Joint Probability refers to the probability of two events occurring simultaneously. It helps in understanding how likely two scenarios are to happen at the same time. In our exercise, we look at students' high school GPA and whether they are on academic probation simultaneously. Here's how we assess joint probability:

• We determine it by dividing the frequency of both events happening by the total number of observations.
• This is the probability of a specific GPA bracket and being on probation occurring together.

For example, there are 50 students with a GPA below 3.0 on probation. The joint probability is \[P\left(GPA < 3.0 \cap \text{Probation}\right) = \frac{50}{500} = 0.1 \]Hence, there's a 10% chance a random student will both have a GPA less than 3.0 and be on probation.

Conditional Probability

Conditional Probability is the likelihood of an event occurring given that another event has occurred. It provides insights into how one condition affects the occurrence of another condition, which is essential in checking dependencies between events. It's especially useful in analyzing patterns within datasets.For instance, if we want to know the probability of a student being on probation given they have a GPA between 2.5 and 3.0, we use the formula:\[P(\text{Probation} | GPA = 2.5-3.0) = \frac{P(GPA = 2.5-3.0 \cap \text{Probation})}{P(GPA = 2.5-3.0)}\]Calculation:- Number on probation (GPA 2.5-3.0) = 50- Total in GPA range 2.5-3.0 = 95\[P(\text{Probation} | GPA = 2.5-3.0) = \frac{50}{95} \approx 0.53\]Therefore, there's approximately a 53% chance a student with a GPA between 2.5 and 3.0 will be on probation.

Independence of Events

The concept of independence between two events in probability suggests that the occurrence of one event does not affect the occurrence of the other.
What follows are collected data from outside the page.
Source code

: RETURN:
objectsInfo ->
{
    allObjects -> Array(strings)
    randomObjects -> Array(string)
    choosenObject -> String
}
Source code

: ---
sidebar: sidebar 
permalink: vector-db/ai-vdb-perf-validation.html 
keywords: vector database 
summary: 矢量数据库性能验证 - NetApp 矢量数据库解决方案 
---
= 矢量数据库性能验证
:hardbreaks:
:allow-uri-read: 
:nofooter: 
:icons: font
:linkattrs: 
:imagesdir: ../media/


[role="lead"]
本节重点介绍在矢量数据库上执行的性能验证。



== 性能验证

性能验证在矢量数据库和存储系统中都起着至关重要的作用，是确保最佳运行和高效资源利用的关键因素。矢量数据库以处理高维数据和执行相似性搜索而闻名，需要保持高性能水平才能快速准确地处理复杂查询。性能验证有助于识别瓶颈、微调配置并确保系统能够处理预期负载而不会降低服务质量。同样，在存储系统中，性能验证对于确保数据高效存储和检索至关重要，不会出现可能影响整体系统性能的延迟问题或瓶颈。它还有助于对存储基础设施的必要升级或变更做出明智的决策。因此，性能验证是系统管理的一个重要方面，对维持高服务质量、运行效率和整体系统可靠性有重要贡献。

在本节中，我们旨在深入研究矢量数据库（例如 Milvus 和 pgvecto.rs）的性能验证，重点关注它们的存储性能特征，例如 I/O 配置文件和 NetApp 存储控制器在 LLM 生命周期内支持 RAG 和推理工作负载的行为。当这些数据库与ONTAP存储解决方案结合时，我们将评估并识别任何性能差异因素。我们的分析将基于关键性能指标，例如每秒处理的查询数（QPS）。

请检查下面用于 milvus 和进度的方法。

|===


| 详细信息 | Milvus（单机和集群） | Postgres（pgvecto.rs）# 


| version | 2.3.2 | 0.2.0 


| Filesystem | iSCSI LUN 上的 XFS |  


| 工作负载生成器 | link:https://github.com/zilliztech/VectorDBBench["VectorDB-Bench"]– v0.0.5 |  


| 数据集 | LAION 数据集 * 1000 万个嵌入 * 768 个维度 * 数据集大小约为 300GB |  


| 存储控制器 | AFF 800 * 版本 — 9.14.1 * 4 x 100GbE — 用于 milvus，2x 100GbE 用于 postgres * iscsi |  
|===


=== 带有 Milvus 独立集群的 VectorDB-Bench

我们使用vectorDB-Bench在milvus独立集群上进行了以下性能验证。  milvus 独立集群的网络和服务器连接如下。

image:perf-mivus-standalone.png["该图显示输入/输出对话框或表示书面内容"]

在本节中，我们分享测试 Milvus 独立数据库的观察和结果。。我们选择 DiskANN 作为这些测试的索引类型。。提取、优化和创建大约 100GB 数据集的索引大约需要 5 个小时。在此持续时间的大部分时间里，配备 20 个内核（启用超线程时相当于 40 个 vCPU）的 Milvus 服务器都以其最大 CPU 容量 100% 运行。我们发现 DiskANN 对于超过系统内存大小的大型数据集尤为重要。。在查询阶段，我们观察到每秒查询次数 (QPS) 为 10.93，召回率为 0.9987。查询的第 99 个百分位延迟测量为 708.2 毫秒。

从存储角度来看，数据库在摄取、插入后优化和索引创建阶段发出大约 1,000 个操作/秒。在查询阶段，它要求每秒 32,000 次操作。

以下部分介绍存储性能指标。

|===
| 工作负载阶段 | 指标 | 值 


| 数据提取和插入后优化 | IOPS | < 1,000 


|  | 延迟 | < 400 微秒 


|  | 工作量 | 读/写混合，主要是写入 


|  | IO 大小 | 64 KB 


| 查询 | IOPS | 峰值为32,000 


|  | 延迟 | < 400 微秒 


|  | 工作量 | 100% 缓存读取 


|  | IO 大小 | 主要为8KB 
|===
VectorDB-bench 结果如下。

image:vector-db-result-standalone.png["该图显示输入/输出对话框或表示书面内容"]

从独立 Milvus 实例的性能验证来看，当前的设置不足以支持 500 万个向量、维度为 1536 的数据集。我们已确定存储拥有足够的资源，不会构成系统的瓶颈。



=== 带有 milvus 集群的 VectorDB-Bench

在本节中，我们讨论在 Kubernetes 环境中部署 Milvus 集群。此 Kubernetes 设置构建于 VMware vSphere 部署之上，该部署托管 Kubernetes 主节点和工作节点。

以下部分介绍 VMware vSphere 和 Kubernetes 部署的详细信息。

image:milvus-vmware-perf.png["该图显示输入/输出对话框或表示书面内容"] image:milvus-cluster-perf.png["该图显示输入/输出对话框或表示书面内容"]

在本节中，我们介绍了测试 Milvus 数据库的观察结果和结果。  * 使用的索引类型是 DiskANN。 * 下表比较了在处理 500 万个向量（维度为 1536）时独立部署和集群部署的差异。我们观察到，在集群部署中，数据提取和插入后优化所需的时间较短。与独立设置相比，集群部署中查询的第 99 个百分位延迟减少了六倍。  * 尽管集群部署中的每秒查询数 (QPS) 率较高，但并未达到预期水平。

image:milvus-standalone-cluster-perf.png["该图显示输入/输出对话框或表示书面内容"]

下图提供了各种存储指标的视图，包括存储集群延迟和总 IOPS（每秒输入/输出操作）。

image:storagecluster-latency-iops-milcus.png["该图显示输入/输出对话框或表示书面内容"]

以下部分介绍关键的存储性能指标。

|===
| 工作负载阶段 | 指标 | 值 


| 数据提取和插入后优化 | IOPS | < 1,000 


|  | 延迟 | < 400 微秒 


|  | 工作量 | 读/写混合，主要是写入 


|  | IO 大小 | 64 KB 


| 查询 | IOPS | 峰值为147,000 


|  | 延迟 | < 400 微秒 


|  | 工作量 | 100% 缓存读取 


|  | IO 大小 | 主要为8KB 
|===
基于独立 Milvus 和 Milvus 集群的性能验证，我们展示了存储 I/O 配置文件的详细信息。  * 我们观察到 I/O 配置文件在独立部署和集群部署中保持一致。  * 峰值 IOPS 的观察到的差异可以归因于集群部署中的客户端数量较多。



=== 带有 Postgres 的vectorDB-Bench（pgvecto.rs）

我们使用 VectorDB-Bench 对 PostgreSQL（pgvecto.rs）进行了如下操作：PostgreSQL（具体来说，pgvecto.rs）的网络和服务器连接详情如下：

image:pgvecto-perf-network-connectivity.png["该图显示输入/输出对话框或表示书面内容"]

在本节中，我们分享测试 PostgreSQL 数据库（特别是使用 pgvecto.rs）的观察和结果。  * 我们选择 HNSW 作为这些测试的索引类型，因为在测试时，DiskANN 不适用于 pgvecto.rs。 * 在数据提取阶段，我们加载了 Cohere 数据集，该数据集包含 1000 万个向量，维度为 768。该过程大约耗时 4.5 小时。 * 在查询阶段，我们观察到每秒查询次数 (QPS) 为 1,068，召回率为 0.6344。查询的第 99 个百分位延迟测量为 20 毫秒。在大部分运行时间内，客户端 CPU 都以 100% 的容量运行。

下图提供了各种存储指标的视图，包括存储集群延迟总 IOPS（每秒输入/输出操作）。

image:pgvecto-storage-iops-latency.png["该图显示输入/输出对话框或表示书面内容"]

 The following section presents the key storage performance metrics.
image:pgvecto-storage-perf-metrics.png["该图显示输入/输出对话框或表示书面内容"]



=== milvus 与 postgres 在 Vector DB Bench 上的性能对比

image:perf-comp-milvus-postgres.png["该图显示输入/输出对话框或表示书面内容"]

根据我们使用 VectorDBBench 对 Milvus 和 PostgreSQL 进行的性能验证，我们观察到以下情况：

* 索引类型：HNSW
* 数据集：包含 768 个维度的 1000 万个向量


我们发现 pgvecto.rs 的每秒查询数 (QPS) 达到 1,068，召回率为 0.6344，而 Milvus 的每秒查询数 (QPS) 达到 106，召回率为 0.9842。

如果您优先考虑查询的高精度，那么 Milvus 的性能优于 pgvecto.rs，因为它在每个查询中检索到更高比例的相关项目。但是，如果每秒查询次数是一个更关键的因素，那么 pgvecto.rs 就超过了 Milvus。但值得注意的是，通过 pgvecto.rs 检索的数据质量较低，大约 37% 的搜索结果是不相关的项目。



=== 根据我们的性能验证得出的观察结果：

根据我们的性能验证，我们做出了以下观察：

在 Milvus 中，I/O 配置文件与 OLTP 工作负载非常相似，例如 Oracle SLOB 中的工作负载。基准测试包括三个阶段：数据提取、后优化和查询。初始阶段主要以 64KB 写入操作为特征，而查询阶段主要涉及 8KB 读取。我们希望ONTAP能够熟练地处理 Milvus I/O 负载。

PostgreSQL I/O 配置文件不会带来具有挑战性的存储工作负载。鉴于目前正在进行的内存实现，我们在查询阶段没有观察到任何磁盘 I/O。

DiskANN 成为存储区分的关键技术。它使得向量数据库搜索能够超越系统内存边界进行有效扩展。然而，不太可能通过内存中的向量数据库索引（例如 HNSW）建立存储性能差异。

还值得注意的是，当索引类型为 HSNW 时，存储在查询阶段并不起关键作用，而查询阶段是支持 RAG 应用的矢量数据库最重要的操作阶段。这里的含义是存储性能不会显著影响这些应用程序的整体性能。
For two events A and B to be independent, the following must hold true:\[P(A \cap B) = P(A)P(B)\]In our example, we are examining whether having a GPA of 3.5 and above is independent of being on academic probation.Check for Independence:

• Calculate the individual probability of GPA ≥ 3.5:
\[P(GPA \geq 3.5) = \frac{215}{500} = 0.43\]
• Calculate the individual probability of being on probation:
\[P(\text{Probation}) = \frac{135}{500} = 0.27\]
• Calculate the joint probability of GPA ≥ 3.5 and on probation:
\[P(GPA \geq 3.5 \cap \text{Probation}) = \frac{30}{500} = 0.06\]Since 0.43 * 0.27 ≠ 0.06, the events are not independent. Therefore, GPA ≥ 3.5 does influence the likelihood of probation.

High School GPA Analysis

Analyzing students' high school GPA can provide valuable insights into their academic journeys and likelihood of facing probation. By breaking down GPAs into categories, institutions can offer targeted support to students who may be at risk. Analysis Steps:

• We categorize students based on their high school GPA ranges: below 3.0, between 3.0-3.5, and above 3.5.
• We then assess how many in each category are on academic probation.

Findings: For students with a GPA:

• < 3.0, roughly 52.6% (50 out of 95) are on probation.
• Between 3.0 and 3.5, roughly 28.9% (55 out of 190) are on probation.
• 3.5 and above, only about 14% (30 out of 215) are on probation.

This pattern suggests a trend where students with lower high school GPAs are more susceptible to academic probation, highlighting the importance of early support interventions.